Songo – La Maya, 10 may.- Rueda la cámara y aparece un joven musculoso. A su alrededor, un grupo de muchachas lo seducen mientras ejecutan movimientos pélvicos con sus vientres desnudos. Esta imagen, bien actual, puede ser la de cualquiera de los videoclips cubanos, que en ocasiones inspiran un modo de vida muy alejado de la realidad nacional.
Hoy, ya no se concibe un artista que grabe un disco y no tenga al menos un videoclip que lo lance al mercado.
Para algunos expertos un video clip es “Un formato audiovisual fundado y alentado por la industria discográfica como estrategia de marketing para favorecer la venta de discos”.
Si bien las imágenes deben ser atractivas, nada justifica la venta de actitudes o patrones de comportamiento denigrantes.
En la mayoría de los videoclips actuales se resaltan estereotipos de masculinidad añorados por los jóvenes, principales consumidores de estos productos comunicativos. El papel del tipo duro, insensible y exitoso constituye uno de los íconos machistas más abordados en las últimas muestras.
¿Y qué hablar de las mujeres? Aparecen convertidas en símbolo sexual, como simples elementos decorativos que solo deben cumplir dos requisitos: adular al hombre y agitar su anatomía al ritmo de la música. Se tiende a verlas como objetos de placer, o como débiles, necesitadas de protección, de cuidado y, por tanto, subordinadas al hombre.
Esto es lo que llamamos violencia simbólica, un tema en el que hoy se hace mucho énfasis
Sobran ejemplos de videos que causan pena, y también risa. Y es que algunos directores tienen la costumbre de reflejar en sus clips una Cuba inventada, de exportación, una copia de los productos que transmiten las grandes transnacionales de las industrias culturales. Por otra parte, el culto a las pertenencias materiales sobrepasa el límite. A veces los videos nos muestran un modo de vida sofisticado, de personas con alto nivel adquisitivo, que nada tiene que ver con el cubano común.
Y estos no son los peores. En algunos videoclips, cobra tanta importancia el placer que parece que vivir sin trabajar fuera la alternativa para llegar a la absoluta felicidad.
En fin, cómo pueden los adolescentes y jóvenes no caer en la banalidad y en conductas incorrectas cuando les repiten de manera constante que hay que «beber ron y cerveza», y “fumar como un demente”, tal como indican los temas de Los Ángeles y Willy Campa.
Muchos de los clips cubanos subordinan la calidad estética a lo banal. No es menos cierto que están concebidos para promocionar; pero una imagen agresiva, aparejada a letras vulgares, nunca constituirá un hecho artístico destinado a trascender.
El consumo de estos productos puede influir de manera negativa en los modos de pensar y actuar de los más jóvenes, y poner de algún modo en crisis sus valores.
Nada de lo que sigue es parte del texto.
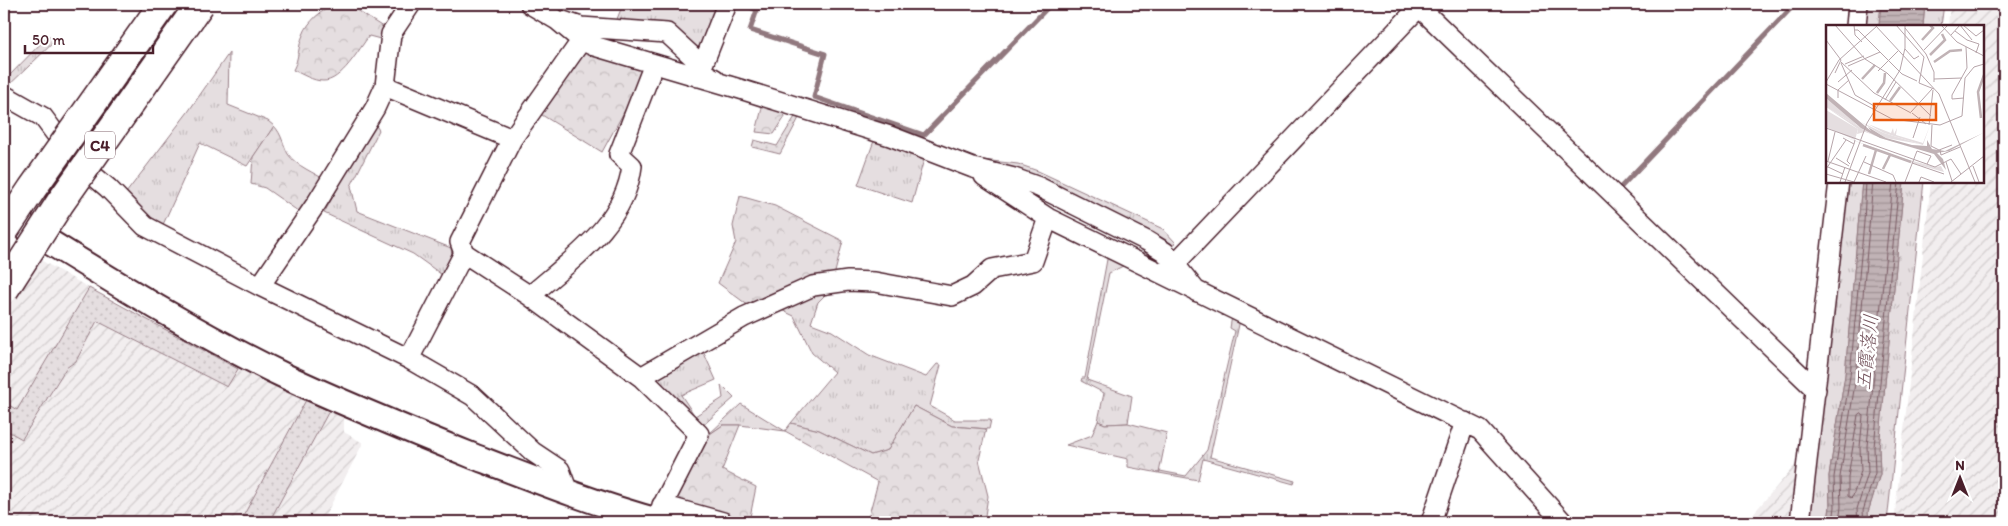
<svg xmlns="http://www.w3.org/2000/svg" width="2008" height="526" font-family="Itim,'Klee One',sans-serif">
<defs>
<pattern id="industrial-furrows" width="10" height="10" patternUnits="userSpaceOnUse" patternTransform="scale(1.25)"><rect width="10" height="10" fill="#f2eeef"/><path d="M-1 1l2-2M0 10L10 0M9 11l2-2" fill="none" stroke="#d1cccd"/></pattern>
<pattern id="grass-tufts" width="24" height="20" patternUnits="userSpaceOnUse" patternTransform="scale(1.25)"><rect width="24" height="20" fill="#e5dee0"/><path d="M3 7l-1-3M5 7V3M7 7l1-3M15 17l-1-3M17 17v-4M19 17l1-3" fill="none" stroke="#c6bec0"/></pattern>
<pattern id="forest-crowns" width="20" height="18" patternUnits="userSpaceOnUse" patternTransform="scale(1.25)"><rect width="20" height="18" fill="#e5dee0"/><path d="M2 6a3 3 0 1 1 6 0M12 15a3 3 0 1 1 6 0" fill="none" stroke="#c6bec0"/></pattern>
<pattern id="park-dots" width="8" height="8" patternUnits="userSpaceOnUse" patternTransform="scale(1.25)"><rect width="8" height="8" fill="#e5dee0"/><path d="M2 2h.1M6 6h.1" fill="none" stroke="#c6bec0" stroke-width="1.8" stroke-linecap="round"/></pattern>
<pattern id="water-rules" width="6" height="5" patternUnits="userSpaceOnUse" patternTransform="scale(1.25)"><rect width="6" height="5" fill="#c1b3b6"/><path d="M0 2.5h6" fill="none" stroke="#9f9194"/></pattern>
</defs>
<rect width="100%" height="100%" fill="#fff"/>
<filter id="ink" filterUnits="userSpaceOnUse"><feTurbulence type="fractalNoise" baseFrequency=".02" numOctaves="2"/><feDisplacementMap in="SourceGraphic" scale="10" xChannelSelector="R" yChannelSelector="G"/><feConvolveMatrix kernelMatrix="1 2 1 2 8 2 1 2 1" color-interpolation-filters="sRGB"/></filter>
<g filter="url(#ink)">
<path fill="url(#industrial-furrows)" d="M1950,4H2004V522H1894L1931,181H1982V26H1948Z
M37,258L145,320L234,367L344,418V432L363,443L322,522H4V309Z
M1797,463L1801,464L1794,522H1746Z"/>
<path fill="url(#grass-tufts)" stroke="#987e86" d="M623,4H720L704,46L693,48L615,24Z
M1861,4H1881L1879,26H1859Z
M1925,4H1944L1941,26H1923Z
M48,36L55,41L4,90V77L7,78Z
M229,53L228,105L268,121L274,126L247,166L200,143L161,229L123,197L188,112Z
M374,123L379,130L351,186L357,211L451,248L453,263L445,277L413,254L324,213Z
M875,138L924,159L912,203L858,185Z
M983,160L1018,164L1038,171L1163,229L1176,243L1169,248Z
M1843,181H1862L1845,375L1829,476L1830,506L1828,522H1806Z
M1904,181H1924L1887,522H1869L1868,512L1880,474L1879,448Z
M1108,254L1127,264L1109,273L1087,380L1132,396L1128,423L1105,424L1098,421L1104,393L1081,381L1082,378H1085Z
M833,287L818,302L811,323L832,331L869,355L926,377L937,364L941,365L930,406L955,420H991L989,429L952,426L914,406L888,450L871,455L819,430L791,423L834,372L812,353L794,316L777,308Z
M1232,316L1240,320L1210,457L1295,481L1294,484L1203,459L1198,480L1159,473L1160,471L1186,476L1207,450L1235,331L1230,328Z
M703,351L716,380L681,395L695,416L723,398L721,385L734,398L701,427L656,379Z
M741,404L785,431L740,425H723L707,436Z"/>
<path fill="url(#forest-crowns)" stroke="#987e86" d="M336,5L353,8L386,29L384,40L369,36C359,49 341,82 323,81C313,81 302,74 293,70C299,59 298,46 303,35C308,21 322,9 336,5Z
M589,49L642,64L646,72L602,152L537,112L582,52Z
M763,104L783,110L785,117L774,134L756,132Z
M274,126C282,134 283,145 288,154C296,166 315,173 327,181L305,216L265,188L251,184L253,157Z
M740,196L775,206L843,241L834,276L749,306L718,283L736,242L733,226Z
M914,406L952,426L986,429L979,460L988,496L984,522H867L878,482L785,431L791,423L819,430L871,455L888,450Z
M1098,421L1105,424L1128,423L1167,433L1159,473L1128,467V459L1066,445L1092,435Z
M723,425H740L722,470L756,487L749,522L675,501L707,436Z"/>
<path fill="url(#park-dots)" stroke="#987e86" d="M796,115L800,116L780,154L752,147L754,140L777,146Z
M89,288L238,369L227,387L97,321L76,361L66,368L22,439L4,429V402L17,410Z
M306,400L329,411L269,522H240Z"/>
<path fill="url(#water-rules)" stroke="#91787e" d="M1881,4H1925L1923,26H1879Z
M1862,181H1904L1879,448L1880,474L1868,512L1869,522H1828L1830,506L1829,476L1845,375Z"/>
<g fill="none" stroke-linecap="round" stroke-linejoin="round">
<path stroke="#7a5a63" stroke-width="1" d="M1861,413L1863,416L1860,447L1861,471L1853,496L1851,498L1848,496V477L1858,415Z
M1833,522L1835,507L1834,477L1850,376L1864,222L1866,181
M1839,522L1841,507L1840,477L1856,377L1873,181
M1858,522L1857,509L1868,473L1867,446L1893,181
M1864,522L1863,511L1875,473L1874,447L1899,181"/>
<path stroke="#91787e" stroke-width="5" d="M743,4L757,10L750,30L825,54L814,97L924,135L1051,4
M1619,189L1795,4"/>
<defs>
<path id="minor" d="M530,4L557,20L581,40L594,46L740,89L890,136L973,168L1014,178L1039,187L1147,241L1165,252L1197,292
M1416,4L1816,390
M563,21L581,27L667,33L693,57L704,73L715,79
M1856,26L1858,4
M698,77L727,4
M385,86L512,139L460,242L464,253L409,359
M4,95L43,117L75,160L108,188L145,226L260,286L409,359L473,396L533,452L560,470L568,492
M512,139L588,31
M984,176L1048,218L1480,430L1563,522
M464,253L530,296L641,377L699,434L655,520
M1168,271L1422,4
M260,286L316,204L375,108L385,86L391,34L411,4
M530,296C571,260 625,224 632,166L619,154L654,64
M641,377L744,317L813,286L848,281L875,282L952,296L973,286L992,269L1033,261L1048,218
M662,505L723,522
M1431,522L1465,422
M1800,522L1839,181"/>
<path id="tertiary" d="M4,214C97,271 190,331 289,378C349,406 411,431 473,456C535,480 598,505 662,522"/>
</defs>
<use href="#minor" stroke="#4a1f2b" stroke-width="22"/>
<use href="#tertiary" stroke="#4a1f2b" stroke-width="28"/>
<use href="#minor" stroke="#fff" stroke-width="19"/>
<use href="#tertiary" stroke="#fff" stroke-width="24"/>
<defs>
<path id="motorway-bridge" d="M4,231L32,189L163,4
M4,290L60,203L200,4"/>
</defs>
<use href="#motorway-bridge" stroke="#4a1f2b" stroke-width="31" stroke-linecap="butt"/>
<use href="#motorway-bridge" stroke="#fff" stroke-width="28"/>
</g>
</g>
<g text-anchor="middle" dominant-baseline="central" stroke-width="5" stroke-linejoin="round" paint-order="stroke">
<rect fill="#fff" stroke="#80626b" stroke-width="1" x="85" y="131.5" width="30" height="27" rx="4"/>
<g font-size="16" font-weight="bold" fill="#4a1f2b">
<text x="100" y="145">C4</text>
</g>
<g font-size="19" font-style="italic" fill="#74535c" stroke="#fff">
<text transform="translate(1867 352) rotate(-84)">五霞落川</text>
</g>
</g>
<g transform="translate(1826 25)">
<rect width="158" height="158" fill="#fff"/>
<path d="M0,82L47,110L105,129L39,107L31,109L32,104ZM42,99L65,108L67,103L68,109L71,103L70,110L97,118L104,100L97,120L58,108Z" fill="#e5dee0"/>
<path d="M0,73L11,79L31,100L61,115L45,109L0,82ZM35,97L58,108L94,119L60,113Z" fill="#e5dee0"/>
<path d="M0,85L32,104L29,115L0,102ZM8,108L76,133L109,142L115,141L118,147L86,138Z" fill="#e5dee0"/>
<path d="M0,68L45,106L42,102L60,113L86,120L101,121V115L106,124L119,126L157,108L123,126L111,128L117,134L120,145L108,129L54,113L35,103L0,73Z" fill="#c1b3b6"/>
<path fill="none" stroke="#c1b3b6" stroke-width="2.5" d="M96,15L107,3L104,0M104,30L119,15L116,9M108,37L124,26L136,25M36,54L49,40M51,68L58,58L59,48M64,76L74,62M155,93L152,67L158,50M37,120L57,127M57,127L85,137M57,144L64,130M43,149L50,125"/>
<path fill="none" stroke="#b7a5aa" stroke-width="1" d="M9,0L39,34L61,48L105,91M28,0L29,10L36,17M49,0L113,69L149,157M70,0L98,32L93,58L108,64M115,0L131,17L158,31M137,0L150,11L158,5M79,3L100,29L108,47V57M29,5H32L76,49L91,56M129,6L141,15L153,19L150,28M125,10L134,0L146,15M0,15L15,35L9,48M79,24L88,34L93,31M98,25L122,0M15,37L48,68L85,88M15,38L29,70L50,82M19,39L38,31M22,41L54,27M52,46L72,26M108,54L136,53M0,57L13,35L51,1M12,57L26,45M0,59L66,94L114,100L136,91L139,53L148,42L158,39M12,73V65L23,55M138,73L126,74V70L141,43L140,22M59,75L70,57M85,87L106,64M86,88L100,99M103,100L107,65M106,100L105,121L113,125L126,120M0,103L109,142L125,134L135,149M17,113L28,119L29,115M87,113L94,92M114,125L115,130L134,122M10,133L23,141M0,136L60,157M2,136L9,107M38,137L67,150L70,157M120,137L126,156M86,138L118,149M24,139L21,136L28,119M147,141L153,157M2,142L17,149M0,144L20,115M0,149L28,157M14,157L19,142M19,157L41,98L74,45L79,23V0M28,157L40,131M79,157L91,126L105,131L101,139M93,157L95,152L108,157M125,157L158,131"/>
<path fill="#e8590c" fill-opacity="0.15" stroke="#e8590c" stroke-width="2.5" d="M48,79H110V95H48Z"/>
<rect width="158" height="158" fill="none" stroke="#4a1f2b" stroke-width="2.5"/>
</g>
<rect width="2008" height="526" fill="none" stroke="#fff" stroke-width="20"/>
<rect x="10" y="10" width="1988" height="506" fill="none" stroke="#4a1f2b" stroke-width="2" filter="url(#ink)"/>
<g transform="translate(1960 478)" stroke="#ffffff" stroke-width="4" paint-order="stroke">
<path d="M0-4L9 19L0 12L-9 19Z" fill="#4a1f2b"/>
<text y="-8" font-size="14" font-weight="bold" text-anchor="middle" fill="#4a1f2b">N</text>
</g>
<path d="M25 45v8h128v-8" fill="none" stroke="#4a1f2b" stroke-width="2.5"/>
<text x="32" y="45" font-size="15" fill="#4a1f2b" stroke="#ffffff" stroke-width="4" paint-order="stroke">50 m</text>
</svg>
El problema está en que estos por lo general no se detienen a reflexionar acerca de los mensajes que trasmiten muchos videoclips, como ya analizamos: machismo, violencia, superficialidad, apego desmedido a lo material, y hasta algunos que rayan en la pornografía.
Esto a veces puede ser un instrumento de manipulación, y producir en los oyentes diversas consecuencias, pues modifica valores, crea opiniones y genera grupos de pertenencia, creencias e identidades.
En ocasiones son mensajes que justifican la agresión, los malos tratos, el acoso a las féminas con argumentos como la pasión, el amor, los celos, el alcohol, la marginalidad.
Es innegable que el audiovisual surge como estrategia de venta para las disqueras, pero el fin publicitario no puede atentar contra la idiosincrasia ni los valores morales de la audiencia, como manifiestan en muchos casos los videoclips actuales.